▶ REQUEST
Repeat each record below exactly as given.

[Extracted data entries]
▽

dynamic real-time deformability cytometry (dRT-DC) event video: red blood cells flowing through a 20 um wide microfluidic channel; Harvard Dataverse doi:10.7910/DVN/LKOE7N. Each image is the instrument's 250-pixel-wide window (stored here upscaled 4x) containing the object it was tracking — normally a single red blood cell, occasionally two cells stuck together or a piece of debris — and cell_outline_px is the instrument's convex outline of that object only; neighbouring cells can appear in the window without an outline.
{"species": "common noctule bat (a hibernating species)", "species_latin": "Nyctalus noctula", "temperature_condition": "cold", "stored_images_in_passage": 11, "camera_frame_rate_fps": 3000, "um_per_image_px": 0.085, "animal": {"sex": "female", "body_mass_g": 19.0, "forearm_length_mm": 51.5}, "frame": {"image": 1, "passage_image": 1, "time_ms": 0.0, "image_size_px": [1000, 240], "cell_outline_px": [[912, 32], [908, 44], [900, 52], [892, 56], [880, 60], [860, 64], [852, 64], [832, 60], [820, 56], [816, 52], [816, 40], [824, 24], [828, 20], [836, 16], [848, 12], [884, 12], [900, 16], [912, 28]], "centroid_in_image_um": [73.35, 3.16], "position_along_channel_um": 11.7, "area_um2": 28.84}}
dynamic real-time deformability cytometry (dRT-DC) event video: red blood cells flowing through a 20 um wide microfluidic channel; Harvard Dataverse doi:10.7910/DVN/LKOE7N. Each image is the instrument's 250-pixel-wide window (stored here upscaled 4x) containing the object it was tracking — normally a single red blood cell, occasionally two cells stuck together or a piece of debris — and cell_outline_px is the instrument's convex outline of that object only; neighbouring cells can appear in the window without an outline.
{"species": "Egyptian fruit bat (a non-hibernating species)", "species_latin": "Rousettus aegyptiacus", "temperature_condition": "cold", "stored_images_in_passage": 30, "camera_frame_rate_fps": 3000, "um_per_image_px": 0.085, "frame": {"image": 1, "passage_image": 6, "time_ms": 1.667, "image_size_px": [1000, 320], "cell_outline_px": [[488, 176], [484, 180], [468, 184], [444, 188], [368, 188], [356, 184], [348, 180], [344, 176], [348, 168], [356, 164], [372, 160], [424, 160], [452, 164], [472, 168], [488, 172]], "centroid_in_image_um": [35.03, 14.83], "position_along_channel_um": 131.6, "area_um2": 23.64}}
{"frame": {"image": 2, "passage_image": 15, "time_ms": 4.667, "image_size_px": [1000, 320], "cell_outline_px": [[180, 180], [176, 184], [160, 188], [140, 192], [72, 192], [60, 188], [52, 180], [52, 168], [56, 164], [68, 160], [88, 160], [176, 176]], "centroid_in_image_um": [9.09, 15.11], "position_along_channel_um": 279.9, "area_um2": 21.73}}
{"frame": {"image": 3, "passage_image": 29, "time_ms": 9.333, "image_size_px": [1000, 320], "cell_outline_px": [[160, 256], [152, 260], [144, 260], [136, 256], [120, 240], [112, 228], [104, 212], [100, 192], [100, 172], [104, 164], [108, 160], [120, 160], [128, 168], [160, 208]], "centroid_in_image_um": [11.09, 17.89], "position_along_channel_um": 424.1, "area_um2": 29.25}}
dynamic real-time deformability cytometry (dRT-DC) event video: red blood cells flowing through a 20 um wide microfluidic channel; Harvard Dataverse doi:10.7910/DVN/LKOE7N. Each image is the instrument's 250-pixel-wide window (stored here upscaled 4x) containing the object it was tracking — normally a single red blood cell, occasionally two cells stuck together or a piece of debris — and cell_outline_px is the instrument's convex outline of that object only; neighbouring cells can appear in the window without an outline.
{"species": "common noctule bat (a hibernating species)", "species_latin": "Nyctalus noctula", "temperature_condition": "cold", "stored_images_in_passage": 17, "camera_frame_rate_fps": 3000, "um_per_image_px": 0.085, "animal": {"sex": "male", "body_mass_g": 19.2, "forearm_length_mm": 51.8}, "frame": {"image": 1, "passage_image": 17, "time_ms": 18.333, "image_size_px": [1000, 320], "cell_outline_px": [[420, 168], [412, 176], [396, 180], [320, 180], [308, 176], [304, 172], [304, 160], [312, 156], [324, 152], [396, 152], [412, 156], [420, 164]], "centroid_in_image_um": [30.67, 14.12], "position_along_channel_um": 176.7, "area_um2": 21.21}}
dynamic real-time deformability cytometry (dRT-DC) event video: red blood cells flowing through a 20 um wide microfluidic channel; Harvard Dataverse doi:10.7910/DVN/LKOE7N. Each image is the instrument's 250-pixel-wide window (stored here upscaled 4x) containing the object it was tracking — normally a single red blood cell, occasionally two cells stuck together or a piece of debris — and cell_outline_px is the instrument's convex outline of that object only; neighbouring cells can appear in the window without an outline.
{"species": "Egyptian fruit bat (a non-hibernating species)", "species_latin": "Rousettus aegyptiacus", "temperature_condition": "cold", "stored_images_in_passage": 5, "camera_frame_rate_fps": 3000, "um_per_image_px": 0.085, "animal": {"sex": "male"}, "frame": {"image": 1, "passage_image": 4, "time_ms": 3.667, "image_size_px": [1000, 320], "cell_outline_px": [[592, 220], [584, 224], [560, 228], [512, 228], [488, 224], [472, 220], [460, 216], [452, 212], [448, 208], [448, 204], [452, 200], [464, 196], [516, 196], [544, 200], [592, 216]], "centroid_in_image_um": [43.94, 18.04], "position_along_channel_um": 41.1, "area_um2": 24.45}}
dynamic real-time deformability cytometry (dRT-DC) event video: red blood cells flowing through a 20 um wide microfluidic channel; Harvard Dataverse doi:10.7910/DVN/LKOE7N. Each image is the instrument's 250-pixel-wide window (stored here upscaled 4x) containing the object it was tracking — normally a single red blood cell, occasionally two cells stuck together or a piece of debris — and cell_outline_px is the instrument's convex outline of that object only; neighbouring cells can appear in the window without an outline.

△

▶ SOLVED PROBLEM
dynamic real-time deformability cytometry (dRT-DC) event video: red blood cells flowing through a 20 um wide microfluidic channel; Harvard Dataverse doi:10.7910/DVN/LKOE7N. Each image is the instrument's 250-pixel-wide window (stored here upscaled 4x) containing the object it was tracking — normally a single red blood cell, occasionally two cells stuck together or a piece of debris — and cell_outline_px is the instrument's convex outline of that object only; neighbouring cells can appear in the window without an outline.
{"species": "common noctule bat (a hibernating species)", "species_latin": "Nyctalus noctula", "temperature_condition": "cold", "stored_images_in_passage": 11, "camera_frame_rate_fps": 3000, "um_per_image_px": 0.085, "animal": {"sex": "female", "body_mass_g": 19.0, "forearm_length_mm": 51.5}, "frame": {"image": 1, "passage_image": 1, "time_ms": 0.0, "image_size_px": [1000, 240], "cell_outline_px": [[912, 32], [908, 44], [900, 52], [892, 56], [880, 60], [860, 64], [852, 64], [832, 60], [820, 56], [816, 52], [816, 40], [824, 24], [828, 20], [836, 16], [848, 12], [884, 12], [900, 16], [912, 28]], "centroid_in_image_um": [73.35, 3.16], "position_along_channel_um": 11.7, "area_um2": 28.84}}
dynamic real-time deformability cytometry (dRT-DC) event video: red blood cells flowing through a 20 um wide microfluidic channel; Harvard Dataverse doi:10.7910/DVN/LKOE7N. Each image is the instrument's 250-pixel-wide window (stored here upscaled 4x) containing the object it was tracking — normally a single red blood cell, occasionally two cells stuck together or a piece of debris — and cell_outline_px is the instrument's convex outline of that object only; neighbouring cells can appear in the window without an outline.
{"species": "Egyptian fruit bat (a non-hibernating species)", "species_latin": "Rousettus aegyptiacus", "temperature_condition": "cold", "stored_images_in_passage": 30, "camera_frame_rate_fps": 3000, "um_per_image_px": 0.085, "frame": {"image": 1, "passage_image": 6, "time_ms": 1.667, "image_size_px": [1000, 320], "cell_outline_px": [[488, 176], [484, 180], [468, 184], [444, 188], [368, 188], [356, 184], [348, 180], [344, 176], [348, 168], [356, 164], [372, 160], [424, 160], [452, 164], [472, 168], [488, 172]], "centroid_in_image_um": [35.03, 14.83], "position_along_channel_um": 131.6, "area_um2": 23.64}}
{"frame": {"image": 2, "passage_image": 15, "time_ms": 4.667, "image_size_px": [1000, 320], "cell_outline_px": [[180, 180], [176, 184], [160, 188], [140, 192], [72, 192], [60, 188], [52, 180], [52, 168], [56, 164], [68, 160], [88, 160], [176, 176]], "centroid_in_image_um": [9.09, 15.11], "position_along_channel_um": 279.9, "area_um2": 21.73}}
{"frame": {"image": 3, "passage_image": 29, "time_ms": 9.333, "image_size_px": [1000, 320], "cell_outline_px": [[160, 256], [152, 260], [144, 260], [136, 256], [120, 240], [112, 228], [104, 212], [100, 192], [100, 172], [104, 164], [108, 160], [120, 160], [128, 168], [160, 208]], "centroid_in_image_um": [11.09, 17.89], "position_along_channel_um": 424.1, "area_um2": 29.25}}
dynamic real-time deformability cytometry (dRT-DC) event video: red blood cells flowing through a 20 um wide microfluidic channel; Harvard Dataverse doi:10.7910/DVN/LKOE7N. Each image is the instrument's 250-pixel-wide window (stored here upscaled 4x) containing the object it was tracking — normally a single red blood cell, occasionally two cells stuck together or a piece of debris — and cell_outline_px is the instrument's convex outline of that object only; neighbouring cells can appear in the window without an outline.
{"species": "common noctule bat (a hibernating species)", "species_latin": "Nyctalus noctula", "temperature_condition": "cold", "stored_images_in_passage": 17, "camera_frame_rate_fps": 3000, "um_per_image_px": 0.085, "animal": {"sex": "male", "body_mass_g": 19.2, "forearm_length_mm": 51.8}, "frame": {"image": 1, "passage_image": 17, "time_ms": 18.333, "image_size_px": [1000, 320], "cell_outline_px": [[420, 168], [412, 176], [396, 180], [320, 180], [308, 176], [304, 172], [304, 160], [312, 156], [324, 152], [396, 152], [412, 156], [420, 164]], "centroid_in_image_um": [30.67, 14.12], "position_along_channel_um": 176.7, "area_um2": 21.21}}
dynamic real-time deformability cytometry (dRT-DC) event video: red blood cells flowing through a 20 um wide microfluidic channel; Harvard Dataverse doi:10.7910/DVN/LKOE7N. Each image is the instrument's 250-pixel-wide window (stored here upscaled 4x) containing the object it was tracking — normally a single red blood cell, occasionally two cells stuck together or a piece of debris — and cell_outline_px is the instrument's convex outline of that object only; neighbouring cells can appear in the window without an outline.
{"species": "Egyptian fruit bat (a non-hibernating species)", "species_latin": "Rousettus aegyptiacus", "temperature_condition": "cold", "stored_images_in_passage": 5, "camera_frame_rate_fps": 3000, "um_per_image_px": 0.085, "animal": {"sex": "male"}, "frame": {"image": 1, "passage_image": 4, "time_ms": 3.667, "image_size_px": [1000, 320], "cell_outline_px": [[592, 220], [584, 224], [560, 228], [512, 228], [488, 224], [472, 220], [460, 216], [452, 212], [448, 208], [448, 204], [452, 200], [464, 196], [516, 196], [544, 200], [592, 216]], "centroid_in_image_um": [43.94, 18.04], "position_along_channel_um": 41.1, "area_um2": 24.45}}
dynamic real-time deformability cytometry (dRT-DC) event video: red blood cells flowing through a 20 um wide microfluidic channel; Harvard Dataverse doi:10.7910/DVN/LKOE7N. Each image is the instrument's 250-pixel-wide window (stored here upscaled 4x) containing the object it was tracking — normally a single red blood cell, occasionally two cells stuck together or a piece of debris — and cell_outline_px is the instrument's convex outline of that object only; neighbouring cells can appear in the window without an outline.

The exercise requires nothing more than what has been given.